Boatrupcty! Ninth Circuit Limits Bankruptcy Court’s Ability to Sell a Vessel Subject to a Maritime Lien

In Barnes v. Sea Hawaii Rafting, LLC, et al , Chris Barnes, a seaman injured in a ship explosion, filed suit against the shipowner for Jones Act negligence, unseaworthiness, and maintenance and cure. Barnes also sued the vessel, the M/V Tehani, in rem. After fifteen months of litigation, and shortly before trial, the vessel owner declared bankruptcy, and the district court stayed Barnes’ action. The district court concluded that the vessel was an asset of the owner’s estate, and therefore, the automatic stay barred the enforcement of Barnes’ maritime lien against the vessel for his wages.
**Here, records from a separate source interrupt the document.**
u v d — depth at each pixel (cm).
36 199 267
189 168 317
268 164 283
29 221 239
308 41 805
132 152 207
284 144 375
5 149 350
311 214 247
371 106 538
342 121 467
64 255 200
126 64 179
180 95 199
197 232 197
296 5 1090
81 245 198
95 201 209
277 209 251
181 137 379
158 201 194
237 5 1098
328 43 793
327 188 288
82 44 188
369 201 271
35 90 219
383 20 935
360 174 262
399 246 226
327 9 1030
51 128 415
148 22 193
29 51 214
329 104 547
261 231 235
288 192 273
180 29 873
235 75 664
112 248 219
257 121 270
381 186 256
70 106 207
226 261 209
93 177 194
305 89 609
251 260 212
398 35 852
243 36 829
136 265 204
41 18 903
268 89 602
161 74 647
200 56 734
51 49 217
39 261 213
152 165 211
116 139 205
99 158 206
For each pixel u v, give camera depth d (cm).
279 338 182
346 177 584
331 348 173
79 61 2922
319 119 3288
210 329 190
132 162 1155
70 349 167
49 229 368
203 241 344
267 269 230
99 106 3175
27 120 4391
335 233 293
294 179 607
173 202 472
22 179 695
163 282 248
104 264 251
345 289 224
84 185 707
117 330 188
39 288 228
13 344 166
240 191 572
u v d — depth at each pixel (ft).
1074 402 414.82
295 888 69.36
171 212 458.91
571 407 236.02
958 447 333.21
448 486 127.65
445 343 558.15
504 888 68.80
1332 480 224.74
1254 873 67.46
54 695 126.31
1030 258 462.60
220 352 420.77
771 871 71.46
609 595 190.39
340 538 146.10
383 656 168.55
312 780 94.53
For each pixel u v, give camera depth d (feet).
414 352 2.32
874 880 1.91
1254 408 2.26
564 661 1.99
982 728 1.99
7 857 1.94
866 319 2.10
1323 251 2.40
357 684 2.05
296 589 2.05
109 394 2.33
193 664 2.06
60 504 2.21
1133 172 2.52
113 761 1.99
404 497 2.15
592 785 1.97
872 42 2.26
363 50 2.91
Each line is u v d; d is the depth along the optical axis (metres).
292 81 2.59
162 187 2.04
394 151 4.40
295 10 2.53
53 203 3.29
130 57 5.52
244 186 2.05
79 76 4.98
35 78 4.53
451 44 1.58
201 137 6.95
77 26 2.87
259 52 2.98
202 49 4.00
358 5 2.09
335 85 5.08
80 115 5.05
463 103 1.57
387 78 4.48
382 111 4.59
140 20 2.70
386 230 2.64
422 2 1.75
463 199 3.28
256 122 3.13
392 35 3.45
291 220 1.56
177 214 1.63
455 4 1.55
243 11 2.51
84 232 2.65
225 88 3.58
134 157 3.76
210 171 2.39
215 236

The district court later dismissed Barnes’ claim for lack of jurisdiction because he failed to verify his amended complaint in which he sought to add a claim for negligence per se. The defendants answered the complaint with a general denial of in rem jurisdiction, but they failed to specifically challenge jurisdiction under Rule 12(b). The district court reasoned that Barnes unverified amended complaint, filed after more than fifteen months of litigation, superseded the original complaint and thus deprived the district court of jurisdiction. While the appeal was pending, the bankruptcy trustee sold the Tehani free and clear of any and all liens and subsequently moved to dismiss Barnes’ appeal as moot.

On appeal, the Ninth Circuit found numerous errors, notably that the district court did not lose in rem jurisdiction, the automatic stay did not affect Barnes’ lien against the vessel, and the bankruptcy court had no authority to dispose of the lien. The court found that Barnes properly invoked in rem jurisdiction through his verified complaint, and the defendants then answered that complaint and participated in the litigation. The court relied on the general principle of admiralty law that control of the res, while necessary to establish jurisdiction, is not necessary to maintain jurisdiction. The court observed that “in rem jurisdiction, once vested, is not divested, although a state of things should arrive in which original jurisdiction could not be exercised.” Furthermore, the court noted, Rule (C) of the Supplementary Admiralty and Maritime Rules does not mandate verification of amended pleadings.

Similarly, relying on its previous decision in United States v. Chandon, the Ninth Circuit found that the bankruptcy court lacked jurisdiction to dispose of Barnes’ maritime lien. Relying on Chandon, the court reasoned that the automatic stay does not expressly refer to maritime liens, which, when owed to seamen due to their service, are “sacred liens entitled to protection as long as the plank of the ship remains.” Furthermore, the court found that because the two courts had concurrent and coordinate jurisdiction over the vessel, the district court should not have been deprived of jurisdiction simply because it had not obtained physical possession of the vessel. The court noted that even if the bankruptcy court had in rem jurisdiction over the Tehani, the law remains unsettled as to whether a bankruptcy court can sell a vessel free and clear of maritime liens.

The Barnes court addressed the well-known Millennium Sea Carriers opinion, in which the Second Circuit held that a bankruptcy court could extinguish a maritime lien in an admiralty adversary proceeding to which the lienors voluntarily submitted. The Ninth Circuit found that case distinguishable because it turned on the lienor’s consent to bankruptcy jurisdiction, as opposed to bankruptcy court’s application of bankruptcy law rather than admiralty law and Barnes’ failure to voluntarily submit to the court’s jurisdiction. Consequently, unlike in Millennium Sea Carriers, the bankruptcy court’s attempt to dispose of the lien was ineffectual.

While the court passed on the ultimate question—whether a bankruptcy court can sell a vessel free and clear of maritime liens under bankruptcy law absent the lienor’s consent to jurisdiction—the significance of the Barnes decision should not be understated. A district court’s in rem jurisdiction arising from an action for enforcement of a maritime lien against a vessel will not be divested by the vessel owner’s subsequent bankruptcy filing. Thus, a bankruptcy court’s automatic stay resulting from the bankruptcy filing of a vessel owner will not affect the enforcement of a maritime lien. Nonetheless, because much of the law governing the interplay between admiralty and bankruptcy jurisdiction remains unsettled, a party pursuing maritime lien should always contest bankruptcy jurisdiction to avoid the risk of the bankruptcy court disposing of the maritime lien.